By Lella Stone
Few people are aware that MATS (Military Air Transport Service) contracts with many charter airline services throughout the USA which at the time (1968) included Kalitta, Zantop, and Dave Clark based at Willow Run Airport with close ties to the Belleville and Van Buren Township communities.
These charter services are awarded contracts by individual corporations including automotive, shipping, medical, and disaster relief services (at this point, would expand to: Puerto Rico, Florida, Houston and California) as well as the military contracts from MATS. Their cargo could include anything from thoroughbred race horses or fire fighters to Muslim pilgrims or Saudi oil workers on leave. They might even include bringing shipment of strawberries or shrimp to your favorite five-star restaurant.

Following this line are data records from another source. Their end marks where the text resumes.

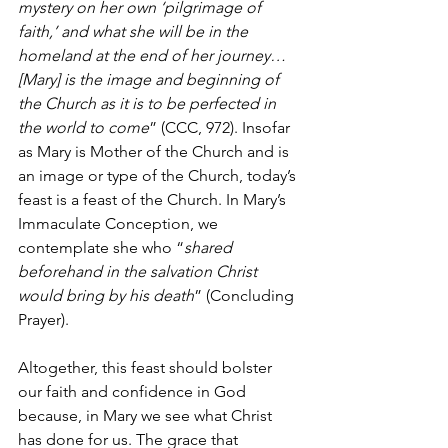
mystery on her own ‘pilgrimage of 
faith,’ and what she will be in the 
homeland at the end of her journey… 
[Mary] is the image and beginning of 
the Church as it is to be perfected in 
the world to come
” (CCC, 972). Insofar 
as Mary is Mother of the Church and is 
an image or type of the Church, today’s 
feast is a feast of the Church. In Mary’s 
Immaculate Conception, we 
contemplate she who “
shared 
beforehand in the salvation Christ 
would bring by his death
” (Concluding 
Prayer).
Altogether, this feast should bolster 
our faith and confidence in God 
because, in Mary we see what Christ 
has done for us. The grace that 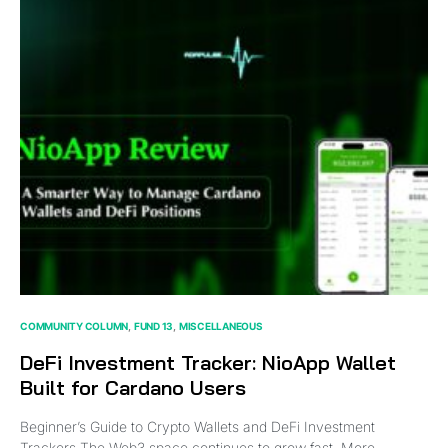
COMMUNITY COLUMN
FUND 13
MISCELLANEOUS
DeFi Investment Tracker: NioApp Wallet
Built for Cardano Users
Beginner’s Guide to Crypto Wallets and DeFi Investment
Trackers The Web3 space continues to grow fast. More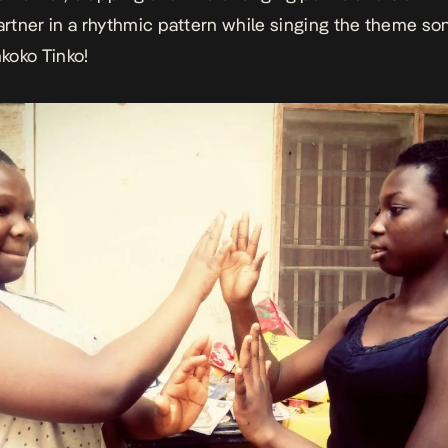
partner in a rhythmic pattern while singing the theme son
nkoko Tinko!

As I struggled to recount my husband Bill’s personal participation and experience, I watched a PBS documentary on the Vietnam War, by acclaimed historian, Ken Burns. It explicitly portrayed not only the pain from the loss of so many lives, but also the agony of a country torn apart. It became clear this story needed to be told, and I believe Bill would want their participation and efforts to be shared with all those men and women who served in this effort, and continue to do so. From the Berlin airlift, Korean Conflict, Vietnam War, Afghanistan, Iraq, Sudan, Morocco, Saudi Arabia, Alaska, and Antarctica. These crews flew in the most brutal weather conditions men and aircrafts can encounter. Even as you read this somewhere a charter plane and crew is taking off filled with needed personnel, food, materials, and medical supplies.
In 1968, in the height of the TET offensive, MATS awarded contracts to charter airlines at Willow Run to furnish aircraft and crews flying necessary supplies and personnel. Crews were made up of volunteers. The aircraft assigned for their missions was a stretch DC8 stripped down to allow for maximum cargo, passengers, and a crew of six (pilot, co-pilot, flight engineer, navigator and two flight attendants); no champagne, caviar or in-flight movies were offered. It was a long, exhausting, and dangerous flight from here to Saigon and back. After the final refueling in Subic Bay, the remainder of the flight to Saigon and back was flown without military escort or assistance. Once on the ground in Saigon, ground crews swarmed the air craft to refuel and prepare the plane for the return flight. The crews would receive the flight manifest for their returning flight and prepare for take-off. All materials, supplies and passengers were loaded before the assigned medical team could bring aboard the wounded for the long flight back to Travis Air Force base, where they would be transferred to the nearest VA Hospital.
The planes and equipment have evolved and for the most part have been modernized and up-graded, but if you watch and listen somewhere rolling down the runway is the beloved work horse WWII DC3 and the widely used C130 cargo. I believe Bill would say “To all you no-skedders (non-scheduled), ‘Happy Landings, Guys.’ We got the job done.”